(Outline data)
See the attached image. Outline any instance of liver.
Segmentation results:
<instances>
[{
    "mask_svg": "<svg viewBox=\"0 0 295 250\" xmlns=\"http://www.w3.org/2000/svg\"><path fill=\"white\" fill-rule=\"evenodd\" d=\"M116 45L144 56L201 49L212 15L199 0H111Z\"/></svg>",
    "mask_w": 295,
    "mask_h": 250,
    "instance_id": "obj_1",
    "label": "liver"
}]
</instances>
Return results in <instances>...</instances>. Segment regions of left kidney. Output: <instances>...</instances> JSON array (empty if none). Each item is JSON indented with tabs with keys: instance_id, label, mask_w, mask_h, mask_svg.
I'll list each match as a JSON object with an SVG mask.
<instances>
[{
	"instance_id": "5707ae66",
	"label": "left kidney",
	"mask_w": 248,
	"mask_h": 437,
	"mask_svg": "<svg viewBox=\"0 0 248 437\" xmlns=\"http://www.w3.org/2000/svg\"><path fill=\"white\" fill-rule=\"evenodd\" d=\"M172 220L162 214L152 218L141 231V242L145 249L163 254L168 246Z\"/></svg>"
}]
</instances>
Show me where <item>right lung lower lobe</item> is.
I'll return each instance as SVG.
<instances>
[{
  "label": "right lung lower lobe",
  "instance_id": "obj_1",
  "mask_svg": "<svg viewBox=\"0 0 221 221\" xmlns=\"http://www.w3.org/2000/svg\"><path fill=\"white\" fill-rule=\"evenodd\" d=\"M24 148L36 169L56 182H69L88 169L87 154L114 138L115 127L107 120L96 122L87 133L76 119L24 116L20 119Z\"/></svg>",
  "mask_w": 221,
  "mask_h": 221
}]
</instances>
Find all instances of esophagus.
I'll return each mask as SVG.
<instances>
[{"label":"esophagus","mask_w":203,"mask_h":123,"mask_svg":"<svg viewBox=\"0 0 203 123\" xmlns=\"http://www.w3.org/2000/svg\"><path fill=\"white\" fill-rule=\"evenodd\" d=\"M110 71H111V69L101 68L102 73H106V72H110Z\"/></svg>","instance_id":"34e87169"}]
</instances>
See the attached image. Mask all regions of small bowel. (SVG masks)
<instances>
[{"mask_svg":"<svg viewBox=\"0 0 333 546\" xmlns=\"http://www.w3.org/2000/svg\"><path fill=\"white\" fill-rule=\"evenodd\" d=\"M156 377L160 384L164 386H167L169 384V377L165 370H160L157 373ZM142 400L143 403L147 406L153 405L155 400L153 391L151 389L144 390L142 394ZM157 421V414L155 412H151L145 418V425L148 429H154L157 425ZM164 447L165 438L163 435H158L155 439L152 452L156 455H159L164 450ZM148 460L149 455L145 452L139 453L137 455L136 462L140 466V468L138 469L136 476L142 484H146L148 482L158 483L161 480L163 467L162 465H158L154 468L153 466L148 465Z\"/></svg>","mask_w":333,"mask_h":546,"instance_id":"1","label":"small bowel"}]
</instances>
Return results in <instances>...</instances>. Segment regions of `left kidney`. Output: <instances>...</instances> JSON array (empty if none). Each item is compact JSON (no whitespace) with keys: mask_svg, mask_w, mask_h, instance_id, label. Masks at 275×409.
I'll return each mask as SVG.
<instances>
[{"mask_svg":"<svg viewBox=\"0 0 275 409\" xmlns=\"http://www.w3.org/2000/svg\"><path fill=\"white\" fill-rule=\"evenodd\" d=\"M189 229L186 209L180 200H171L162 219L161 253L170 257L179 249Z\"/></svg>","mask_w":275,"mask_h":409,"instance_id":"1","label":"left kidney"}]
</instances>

## Exercise brief
Count the lines of the data above that contain the string "results". Reply with the number alone.

## Solution below
3